# I want to be a INFP for a day!



## DayLightSun (Oct 30, 2008)

What should I do?:shocked:


----------



## Shai Gar (Jan 4, 2009)

be humble and take life as it comes. do not try to impress your will upon anyone. ask them how they feel. do not plot world domination.


----------



## DayLightSun (Oct 30, 2008)

Wow! I don't know if I can do that? Thats so hard.


----------



## DayLightSun (Oct 30, 2008)

Your going down Shai!


----------



## snail (Oct 13, 2008)

Yeah, I agree that world domination isn't really an INFP goal, Daylightsun. :wink:


----------



## Spooky (Oct 30, 2008)

daylightsun said:


> What should I do?:shocked:


Spend the day with me and I'll show you what to do. :wink:


----------



## snail (Oct 13, 2008)

Naughty, Beloved!


----------



## Spooky (Oct 30, 2008)

snail said:


> Naughty, Beloved!


I can't help it.


----------



## CJay3113 (Dec 31, 2008)

Sulk. Lots of sulking..and generosity.


----------



## Zaria (Jan 11, 2009)

I imagine that it must be like being me, but then shutting up for a while. :crazy:
I have my INFP days, I think: I'm really good at sulking. 
The NFP-part is pretty dominant, so that part I certainly share with you guys.


----------



## Duke (Jan 20, 2009)

Zaria said:


> I imagine that it must be like being me, but then shutting up for a while. :crazy:
> I have my INFP days, I think: I'm really good at sulking.
> The NFP-part is pretty dominant, so that part I certainly share with you guys.


I am always in wonder at how people with E (extravert) tendencies reconcile that jarring (in more ways than one) trait with other typically introverted traits such as FNP. It's not that I'm uncomfortable with being mostly introverted, but it gives me hope that one day I might be able to switch between ENFJ and INFJ, or perhaps find some middle ground. :laughing:

That said, I know INFPs are pretty much at peace with the strand of nature and the universe. There's this quiescence about them - immovable, steady and meditatively placid. Like a lake so undisturbed and vast, any ripples simply dissipate before they reach the bank.


----------



## Lucan1010 (Jul 23, 2018)

Have you tried extracting their essence and ingesting between 15-25 mg a day to start out? As with any new essence, it's best to take your first dose before bed so you can know how it'll affect you. Most people will experience an MBTI type change within 5-8 days, but some may take longer. Common side effects include spontaneous combustion and nausea. Take plenty of clear fluids.


----------



## Samari (Jul 12, 2019)

Lucan1010 said:


> Have you tried extracting their essence and ingesting between 15-25 mg a day to start out? As with any new essence, it's best to take your first dose before bed so you can know how it'll affect you.
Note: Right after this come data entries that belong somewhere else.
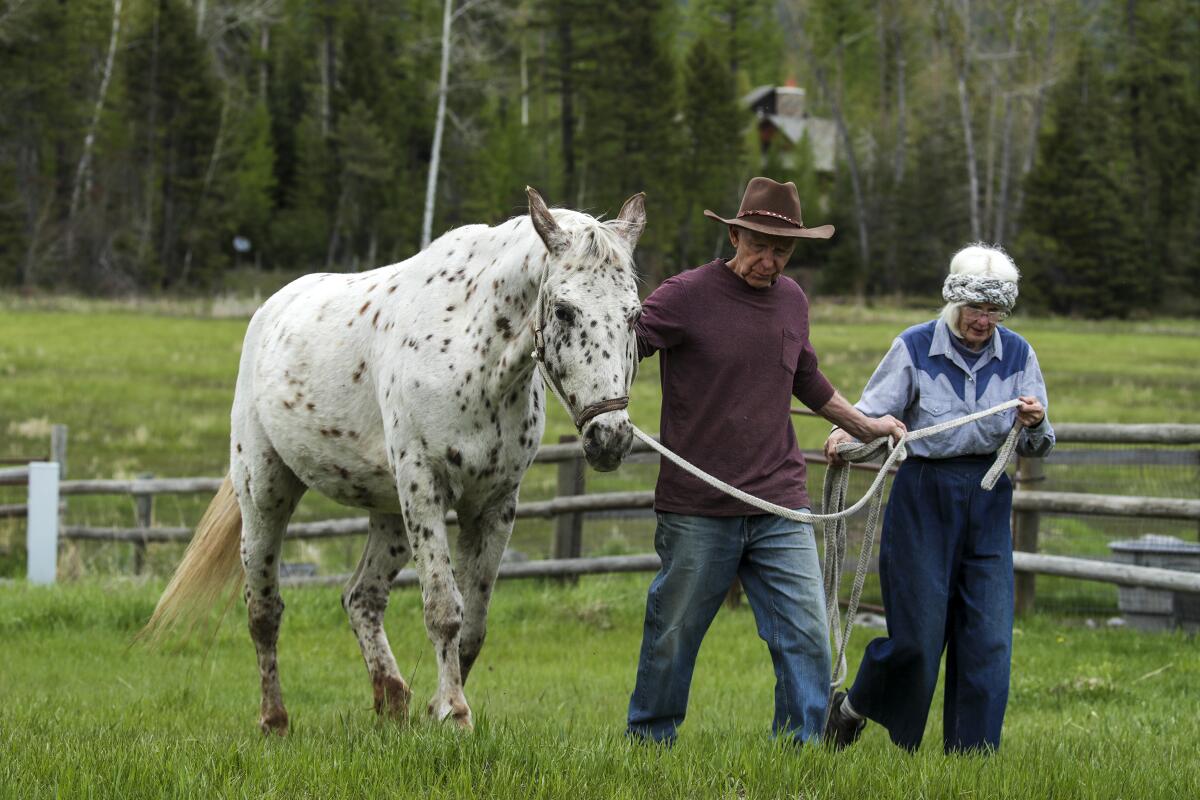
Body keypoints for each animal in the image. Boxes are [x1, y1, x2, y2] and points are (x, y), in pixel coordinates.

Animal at [141, 185, 648, 734]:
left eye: (635, 315)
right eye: (565, 312)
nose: (611, 438)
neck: (474, 356)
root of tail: (270, 312)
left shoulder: (494, 506)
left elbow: (474, 624)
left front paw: (438, 707)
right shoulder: (425, 488)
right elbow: (444, 610)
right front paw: (454, 712)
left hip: (389, 516)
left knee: (361, 597)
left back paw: (392, 699)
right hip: (266, 494)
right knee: (264, 610)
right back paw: (275, 719)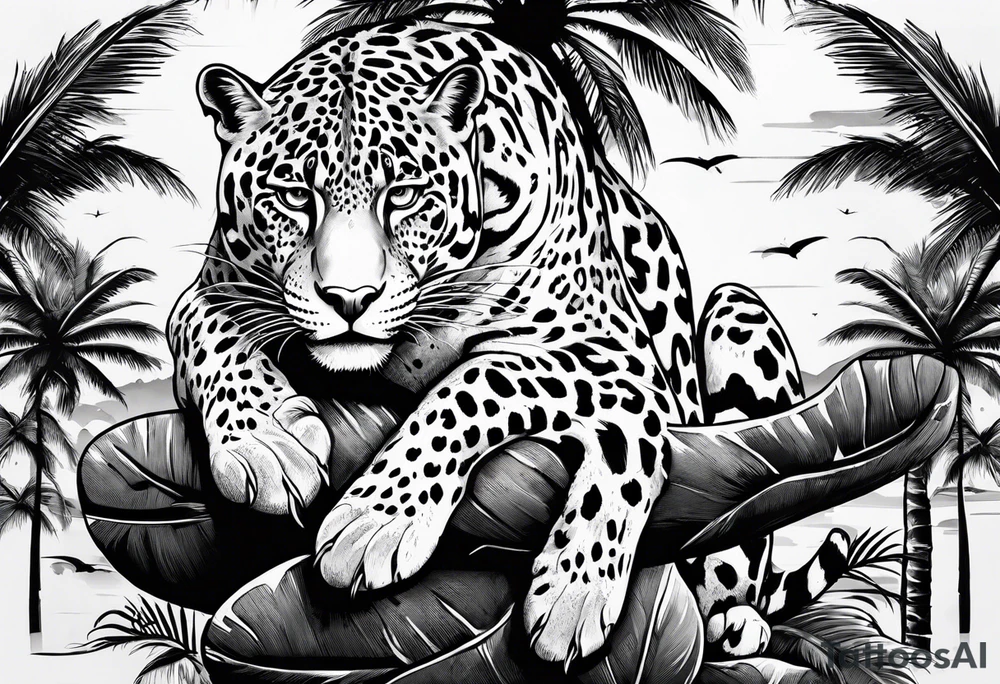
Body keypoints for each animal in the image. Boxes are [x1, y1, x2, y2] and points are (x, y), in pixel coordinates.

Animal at [168, 20, 846, 668]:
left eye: (404, 194)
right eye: (292, 195)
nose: (350, 298)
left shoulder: (620, 360)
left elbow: (479, 384)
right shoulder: (214, 289)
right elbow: (210, 330)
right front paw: (265, 444)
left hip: (739, 315)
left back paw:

Most people will experience an MBTI type change within 5-8 days, but some may take longer. Common side effects include spontaneous combustion and nausea. Take plenty of clear fluids.


Also be advised that for the INFP type in particular, effects may last for a year and a day.


----------



## Lucan1010 (Jul 23, 2018)

Samari said:


> Also be advised that for the INFP type in particular, effects may last for a year and a day.


True. The half-life is quite long, I should have mentioned that the serum strength was quite potent.


----------



## Lucan1010 (Jul 23, 2018)

Samari said:


> Also be advised that for the INFP type in particular, effects may last for a year and a day.


True. The half-life is quite long, I should have mentioned that the serum strength was quite potent.


----------



## Notus Asphodelus (Jan 20, 2015)

It's exhausting.. But you may like it somehow.


----------



## bearlybreathing (Aug 6, 2013)

Why would _anyone_ want to be an INFP?


----------



## Aqualung (Nov 21, 2009)

I'd like to be an ESTJ for a day. Just curious.


----------



## tanstaafl28 (Sep 10, 2012)

DayLightSun said:


> What should I do?:shocked:


I'd think you find it tricky enough to be an ENFJ enneagram 7. That's a tightrope I wouldn't want to walk on!


----------



## nablur (Mar 9, 2017)

DayLightSun said:


> What should I do?:shocked:


stay in bed and cry


----------